EXERCISE DIRECTIONS: Edit the rows below so that every "pose" becomes "camera", and leave everything else unchanged.

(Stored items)
:::::

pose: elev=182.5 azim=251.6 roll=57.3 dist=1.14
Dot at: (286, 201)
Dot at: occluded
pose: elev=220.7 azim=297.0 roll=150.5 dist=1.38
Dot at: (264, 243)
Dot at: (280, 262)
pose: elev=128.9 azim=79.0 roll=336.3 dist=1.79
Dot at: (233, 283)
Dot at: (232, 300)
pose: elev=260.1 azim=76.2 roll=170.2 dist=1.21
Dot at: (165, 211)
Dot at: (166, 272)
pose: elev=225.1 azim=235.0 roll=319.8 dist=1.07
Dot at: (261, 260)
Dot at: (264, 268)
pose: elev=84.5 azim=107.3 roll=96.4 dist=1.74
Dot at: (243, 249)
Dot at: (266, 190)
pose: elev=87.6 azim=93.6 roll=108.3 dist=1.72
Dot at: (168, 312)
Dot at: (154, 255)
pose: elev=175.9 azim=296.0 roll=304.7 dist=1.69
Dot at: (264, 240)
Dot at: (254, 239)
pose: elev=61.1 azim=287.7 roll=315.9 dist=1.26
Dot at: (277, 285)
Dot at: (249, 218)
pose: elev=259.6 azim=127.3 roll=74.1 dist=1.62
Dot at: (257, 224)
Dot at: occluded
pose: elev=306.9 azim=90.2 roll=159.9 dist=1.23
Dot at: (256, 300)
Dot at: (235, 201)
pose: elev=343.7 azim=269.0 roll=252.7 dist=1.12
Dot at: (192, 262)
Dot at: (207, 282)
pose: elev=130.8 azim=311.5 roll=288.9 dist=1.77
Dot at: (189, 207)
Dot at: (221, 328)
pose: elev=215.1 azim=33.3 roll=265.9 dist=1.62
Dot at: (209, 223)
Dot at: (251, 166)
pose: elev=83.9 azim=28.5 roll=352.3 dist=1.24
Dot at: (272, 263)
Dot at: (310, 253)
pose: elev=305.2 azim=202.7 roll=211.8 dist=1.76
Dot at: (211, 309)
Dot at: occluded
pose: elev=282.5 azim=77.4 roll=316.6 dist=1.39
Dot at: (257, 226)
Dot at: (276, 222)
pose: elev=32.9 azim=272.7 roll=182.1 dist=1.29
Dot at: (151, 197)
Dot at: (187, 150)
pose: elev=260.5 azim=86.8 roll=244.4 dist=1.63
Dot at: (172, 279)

:::::

RESULT OF THIS EXERCISE:
camera: elev=182.5 azim=251.6 roll=57.3 dist=1.14
Dot at: (286, 201)
Dot at: occluded
camera: elev=220.7 azim=297.0 roll=150.5 dist=1.38
Dot at: (264, 243)
Dot at: (280, 262)
camera: elev=128.9 azim=79.0 roll=336.3 dist=1.79
Dot at: (233, 283)
Dot at: (232, 300)
camera: elev=260.1 azim=76.2 roll=170.2 dist=1.21
Dot at: (165, 211)
Dot at: (166, 272)
camera: elev=225.1 azim=235.0 roll=319.8 dist=1.07
Dot at: (261, 260)
Dot at: (264, 268)
camera: elev=84.5 azim=107.3 roll=96.4 dist=1.74
Dot at: (243, 249)
Dot at: (266, 190)
camera: elev=87.6 azim=93.6 roll=108.3 dist=1.72
Dot at: (168, 312)
Dot at: (154, 255)
camera: elev=175.9 azim=296.0 roll=304.7 dist=1.69
Dot at: (264, 240)
Dot at: (254, 239)
camera: elev=61.1 azim=287.7 roll=315.9 dist=1.26
Dot at: (277, 285)
Dot at: (249, 218)
camera: elev=259.6 azim=127.3 roll=74.1 dist=1.62
Dot at: (257, 224)
Dot at: occluded
camera: elev=306.9 azim=90.2 roll=159.9 dist=1.23
Dot at: (256, 300)
Dot at: (235, 201)
camera: elev=343.7 azim=269.0 roll=252.7 dist=1.12
Dot at: (192, 262)
Dot at: (207, 282)
camera: elev=130.8 azim=311.5 roll=288.9 dist=1.77
Dot at: (189, 207)
Dot at: (221, 328)
camera: elev=215.1 azim=33.3 roll=265.9 dist=1.62
Dot at: (209, 223)
Dot at: (251, 166)
camera: elev=83.9 azim=28.5 roll=352.3 dist=1.24
Dot at: (272, 263)
Dot at: (310, 253)
camera: elev=305.2 azim=202.7 roll=211.8 dist=1.76
Dot at: (211, 309)
Dot at: occluded
camera: elev=282.5 azim=77.4 roll=316.6 dist=1.39
Dot at: (257, 226)
Dot at: (276, 222)
camera: elev=32.9 azim=272.7 roll=182.1 dist=1.29
Dot at: (151, 197)
Dot at: (187, 150)
camera: elev=260.5 azim=86.8 roll=244.4 dist=1.63
Dot at: (172, 279)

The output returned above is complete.